◆ Assigned task
Which lines of the entries contain the string "noindent"? Copy each of them.

(Records excerpted from a collection)
************

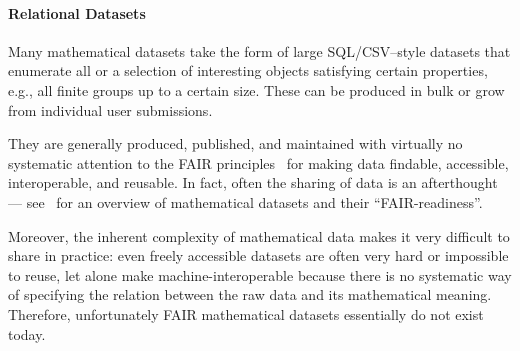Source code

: \paragraph{Relational Datasets}
Many mathematical datasets take the form of large SQL/CSV--style datasets that enumerate all or a selection of interesting objects satisfying certain properties, e.g., all finite groups up to a certain size.
These can be produced in bulk or grow from individual user submissions.

They are generally produced, published, and maintained with virtually no systematic attention to the FAIR principles~\cite{FAIR,WilDumAal:FAIR16} for making data findable, accessible, interoperable, and reusable.
In fact, often the sharing of data is an afterthought --- see~\cite{Bercic:cmo:wiki} for an overview of mathematical datasets and their ``FAIR-readiness''.

Moreover, the inherent complexity of mathematical data makes it very difficult to share in practice: even freely accessible datasets are often very hard or impossible to reuse, let alone make machine-interoperable because there is no systematic way of specifying the relation between the raw data and its mathematical meaning. 
Therefore, unfortunately FAIR mathematical datasets essentially do not exist today.



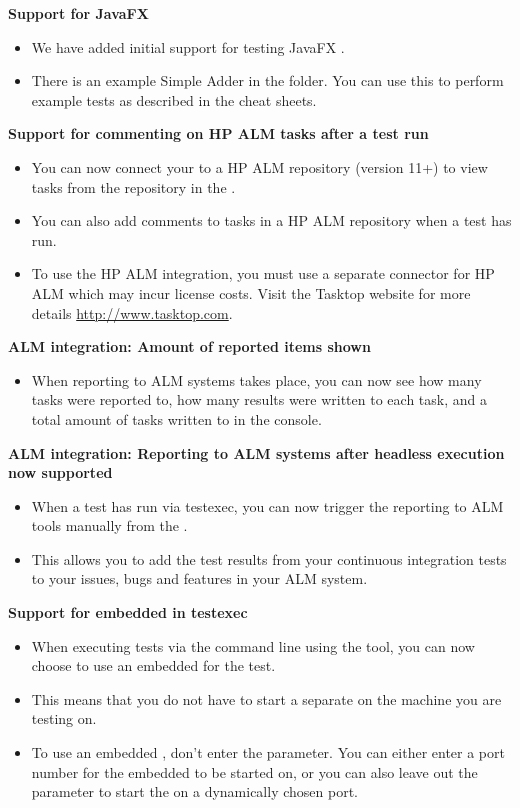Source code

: \textbf{Support for JavaFX \gdauts{}}
\begin{itemize}
\item We have added initial support for testing JavaFX \gdauts{}. 
\item There is an example Simple Adder \gdaut{} in the  folder. You can use this to perform example tests as described in the cheat sheets.
\end{itemize}

\textbf{Support for commenting on HP ALM tasks after a test run}
\begin{itemize}
\item You can now connect your \ite{} to a HP ALM repository (version 11+) to view tasks from the repository in the \ite{}.
\item You can also add comments to tasks in a HP ALM repository when a test has run.
\item To use the HP ALM integration, you must use a separate connector for HP ALM which may incur license costs. Visit the Tasktop website for more details \url{http://www.tasktop.com}.
\end{itemize} 

\textbf{ALM integration: Amount of reported items shown}
\begin{itemize}
\item When reporting to ALM systems takes place, you can now see how many tasks were reported to, how many results were written to each task, and a total amount of tasks written to in the console.
\end{itemize}

\textbf{ALM integration: Reporting to ALM systems after headless execution now supported}
\begin{itemize}
\item When a test has run via testexec, you can now trigger the reporting to ALM tools manually from the \gdtestsummaryview{}. 
\item This allows you to add the test results from your continuous integration tests to your issues, bugs and features in your ALM system. 
\end{itemize}

\textbf{Support for embedded \gdagent{} in testexec}
\begin{itemize}
\item When executing tests via the command line using the  tool, you can now choose to use an embedded \gdagent{} for the test.
\item This means that you do not have to start a separate \gdagent{} on the machine you are testing on.
\item To use an embedded \gdagent{}, don't enter the  parameter. You can either enter a port number for the embedded \gdagent{} to be started on, or you can also leave out the  parameter to start the \gdagent{} on a dynamically chosen port.
\end{itemize}

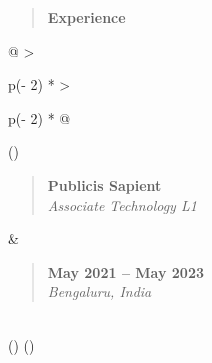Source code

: \documentclass[
]{article}
\begin{document}
\begin{quote}
\textbf{Experience}
\end{quote}

\begin{longtable}[]{@{}
  >{\raggedright\arraybackslash}p{(\columnwidth - 2\tabcolsep) * }
  >{\raggedright\arraybackslash}p{(\columnwidth - 2\tabcolsep) * }@{}}
\toprule()
\begin{minipage}[b]{\linewidth}\raggedright
\begin{quote}
\textbf{Publicis Sapient}\\
\emph{Associate Technology L1}
\end{quote}\strut
\end{minipage} & \begin{minipage}[b]{\linewidth}\raggedright
\begin{quote}
\textbf{May 2021 -- May 2023}\\
\emph{Bengaluru, India}
\end{quote}\strut
\end{minipage} \\
\midrule()
\endhead
\bottomrule()
\end{longtable}
\end{document}
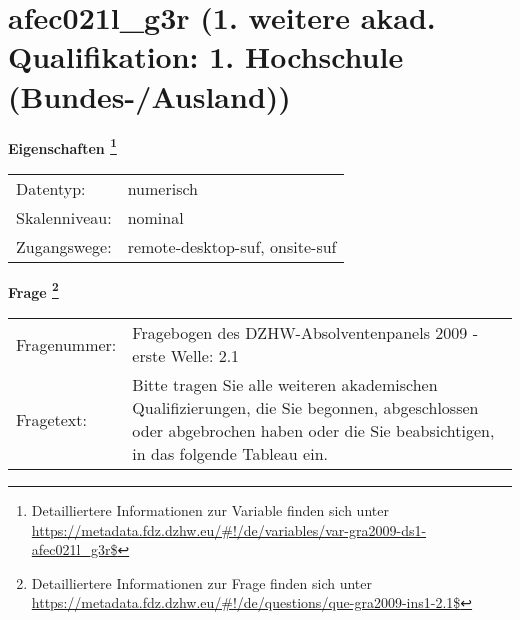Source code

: 
    \setcounter{footnote}{0}

    \vspace*{-1.8cm}
	\section{afec021l\_g3r (1. weitere akad. Qualifikation: 1. Hochschule (Bundes-/Ausland))}
	\label{section:afec021l_g3r}



    \vspace*{0.5cm}
    \noindent\textbf{Eigenschaften
	\footnote{Detailliertere Informationen zur Variable finden sich unter
		\url{https://metadata.fdz.dzhw.eu/\#!/de/variables/var-gra2009-ds1-afec021l_g3r$}}}\\
	\begin{tabularx}{\hsize}{@{}lX}
	Datentyp: & numerisch \\
	Skalenniveau: & nominal \\
	Zugangswege: &
	  remote-desktop-suf, 
	  onsite-suf
 \\
    \end{tabularx}



				\vspace*{0.5cm}
                \noindent\textbf{Frage
	                \footnote{Detailliertere Informationen zur Frage finden sich unter
		              \url{https://metadata.fdz.dzhw.eu/\#!/de/questions/que-gra2009-ins1-2.1$}}}\\
				\begin{tabularx}{\hsize}{@{}lX}
					Fragenummer: &
					  Fragebogen des DZHW-Absolventenpanels 2009 - erste Welle:
					  2.1
 \\
					Fragetext: & Bitte tragen Sie alle weiteren akademischen Qualifizierungen, die Sie begonnen, abgeschlossen oder abgebrochen haben oder die Sie beabsichtigen, in das folgende Tableau ein. \\
				\end{tabularx}





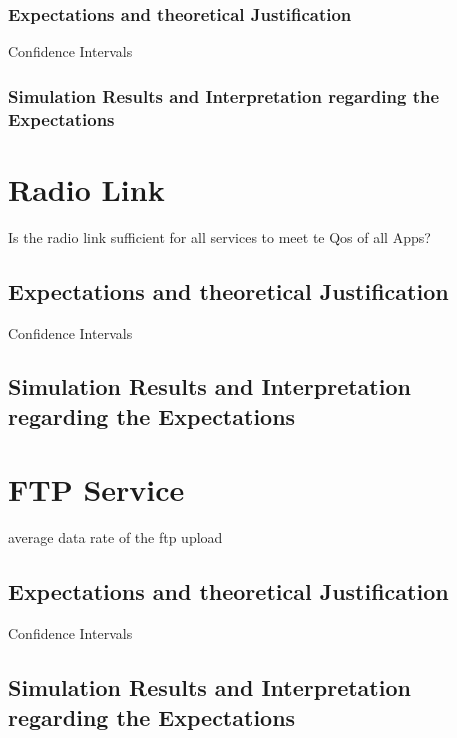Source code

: \documentclass[a4paper,10pt]{report}
\begin{document}
\subsubsection{Expectations and theoretical Justification}
Confidence Intervals 
\subsubsection{Simulation Results and Interpretation regarding the Expectations}
\section{Radio Link}
Is the radio link sufficient for all services to meet te Qos of all Apps?
\subsection{Expectations and theoretical Justification}
Confidence Intervals 
\subsection{Simulation Results and Interpretation regarding the Expectations}

\section{FTP Service}
average data rate of the ftp upload
\subsection{Expectations and theoretical Justification}
Confidence Intervals 
\subsection{Simulation Results and Interpretation regarding the Expectations}
\end{document}
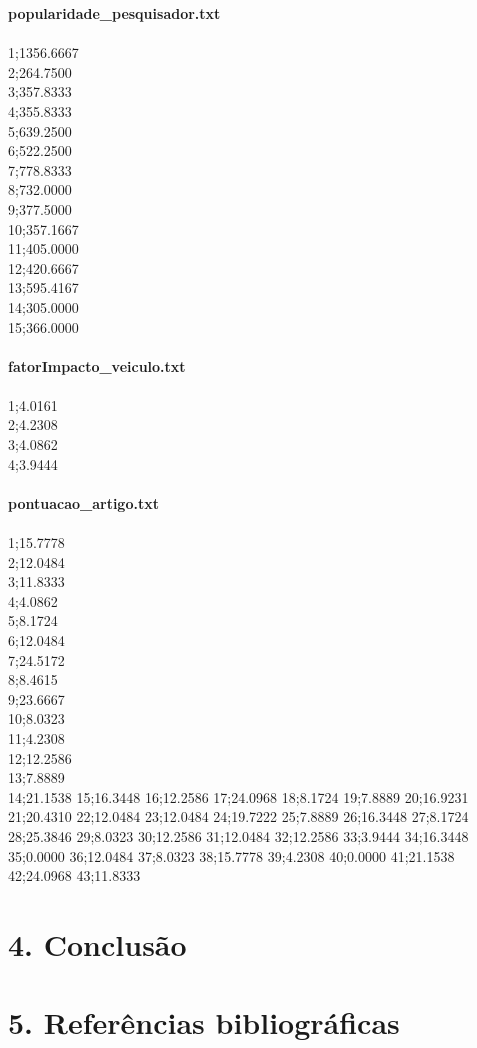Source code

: \documentclass[12pt, a4paper]{article}
\begin{document}
  \textbf{popularidade\_pesquisador.txt}\\\\
  1;1356.6667\\
  2;264.7500\\
  3;357.8333\\
  4;355.8333\\
  5;639.2500\\
  6;522.2500\\
  7;778.8333\\
  8;732.0000\\
  9;377.5000\\
  10;357.1667\\
  11;405.0000\\
  12;420.6667\\
  13;595.4167\\
  14;305.0000\\
  15;366.0000\\\\

  \textbf{fatorImpacto\_veiculo.txt}\\\\
  1;4.0161\\
  2;4.2308\\
  3;4.0862\\
  4;3.9444\\\\

  \textbf{pontuacao\_artigo.txt}\\\\
  1;15.7778\\
  2;12.0484\\
  3;11.8333\\
  4;4.0862\\
  5;8.1724\\
  6;12.0484\\
  7;24.5172\\
  8;8.4615\\
  9;23.6667\\
  10;8.0323\\
  11;4.2308\\
  12;12.2586\\
  13;7.8889\\
  14;21.1538
  15;16.3448
  16;12.2586
  17;24.0968
  18;8.1724
  19;7.8889
  20;16.9231
  21;20.4310
  22;12.0484
  23;12.0484
  24;19.7222
  25;7.8889
  26;16.3448
  27;8.1724
  28;25.3846
  29;8.0323
  30;12.2586
  31;12.0484
  32;12.2586
  33;3.9444
  34;16.3448
  35;0.0000
  36;12.0484
  37;8.0323
  38;15.7778
  39;4.2308
  40;0.0000
  41;21.1538
  42;24.0968
  43;11.8333



\section*{4. Conclusão}


\section*{5. Referências bibliográficas}
\end{document}
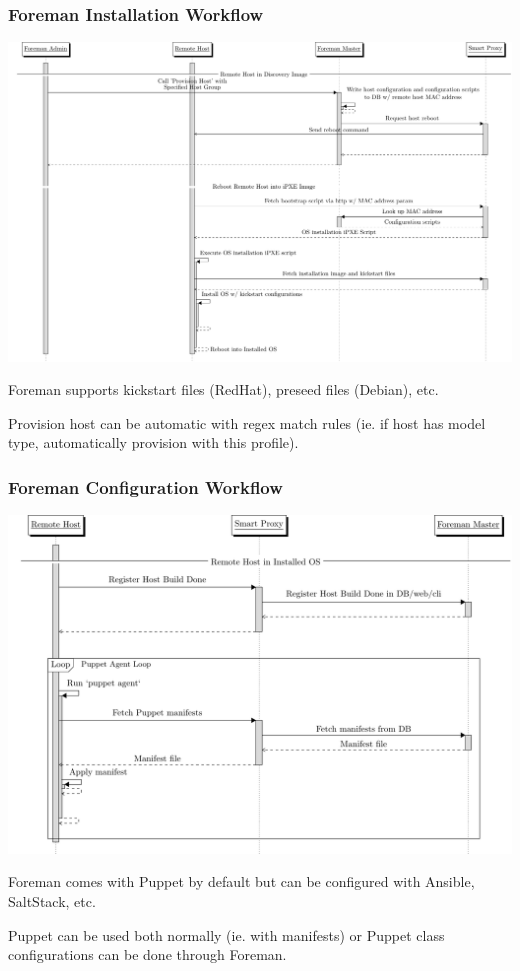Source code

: \documentclass{beamer}
\begin{document}
\begin{frame}[fragile]
 \frametitle{Foreman Installation Workflow}

 \centering
 \includegraphics[width=\textwidth,height=\textheight-35mm,keepaspectratio]{installation_sd}

 \tiny Foreman supports kickstart files (RedHat), preseed files (Debian), etc.
 \vspace{.5cm}

 \normalsize Provision host can be automatic with regex match rules (ie. if host has model type, automatically provision with this profile).
\end{frame}

\begin{frame}[fragile]
 \frametitle{Foreman Configuration Workflow}

 \centering
 \includegraphics[width=\textwidth,height=\textheight-35mm,keepaspectratio]{configuration_sd}

 \tiny Foreman comes with Puppet by default but can be configured with Ansible, SaltStack, etc.
 \vspace{.5cm}

 \normalsize Puppet can be used both normally (ie. with manifests) or Puppet class configurations can be done through Foreman.
\end{frame}
\end{document}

************

◆ Solution to this exercise
    \noindent\textbf{Eigenschaften
                \noindent\textbf{Frage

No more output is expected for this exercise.